On Friday, the US company Uber Technologies announced that it will be suspending its UberPOP service (UberPOP rid-hailing service) in France after it was denounced as an illegal taxi service by the local authorities and some often-violent protests were held against it. Last week, licensed French taxi drivers launched fierce protests against Uber as they argued that the service created unfair competition and threatened their livelihood. Two executives belonging to California-based Uber had been taken into custody in France and it was announced that they would undergo trial in September. The legal clampdown in France was the latest setback for the service in Europe.
In May, an Italian court had banned unlicensed car-sharing services and this was just two months after a similar ban had been imposed by a German court along with stiff fines for violating local transportation laws. Thibaud Simphal, the France head of Uber announced that they had decided to shut down operations in the country for the time being in order to ensure the safety of their drivers as some of them had been made targets of violence. However, he added that this wasn’t the only reason they were suspending services. He said that they wanted to show the authorities that they were acting responsibility and create a spirit of dialogue and reconciliation.
The decision was welcomed by Prime Minister Manuel Valls, but he also said that there was a need to improve quality in regard to French licensed taxis as foreign and local visitors often criticize them. He told reporters that reforms are needed in taxis for adding to the attractiveness of the country. In numerous French cities, a protest had been conducted on June 25th in which the roads to the capital’s airport had been blocked by cabbies. They had burned tires and overturned cars for getting the scheme abolished.

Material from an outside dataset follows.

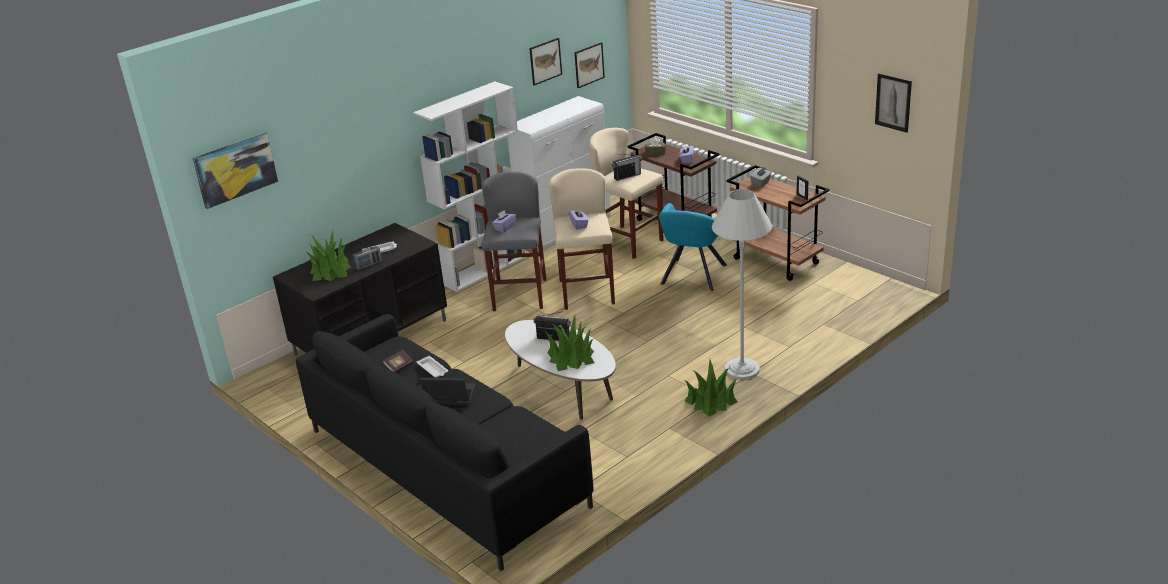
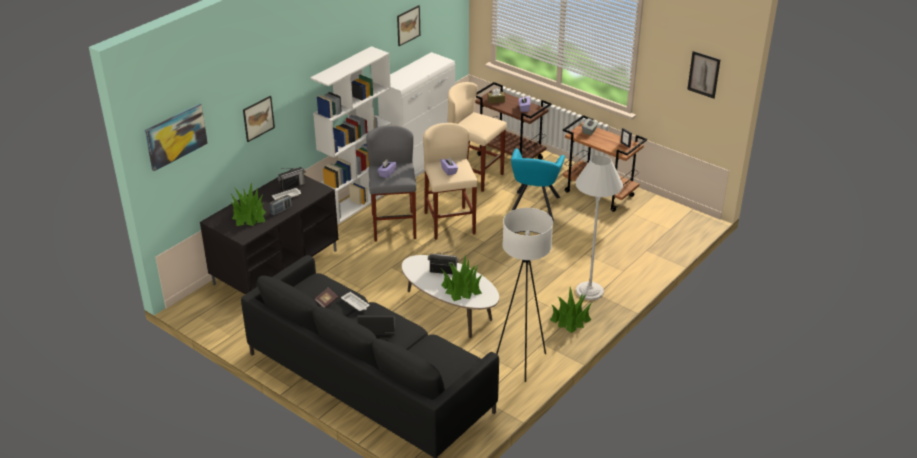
camera: 10 degrees left, 5 degrees up
(589, 65) = (440, 25): picture -> picture (258, 118)
(627, 176) = (478, 124): radio -> radio (292, 186)
(639, 449) = (521, 362): none -> white floor lamp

According to the police, the protest had led to injuries of seven police officials, arrest of 10 individuals and damage to 70 cars. These were classified as some of the fiercest protests that have been conducted across Europe against the US firm, whose backers include names such as technology giant Google Inc. and investment bank Goldman Sachs. The company has a market value more than $40 billion. The idea of Uber originated due to the frustration of two Silicon Valley entrepreneurs who had been trying to hail a cab in Paris. Since it was launched in 2010, the company’s services have mushroomed and it is now offered in about 270 cities in the world.
Welfare charges and income tax is paid by French taxi drivers and sometimes they have to pay a huge sum for an operating license, depending on their location. They have argued that unlicensed drivers offer unfair competition because they don’t have to deal with such costs so they can offer reduced prices. A final ruling regarding the legality of UberPOP in France will be made in September. On its behalf, Uber has said that it is providing an important service, which complements licensed cabs and is a source of income for about 10,000 people in France.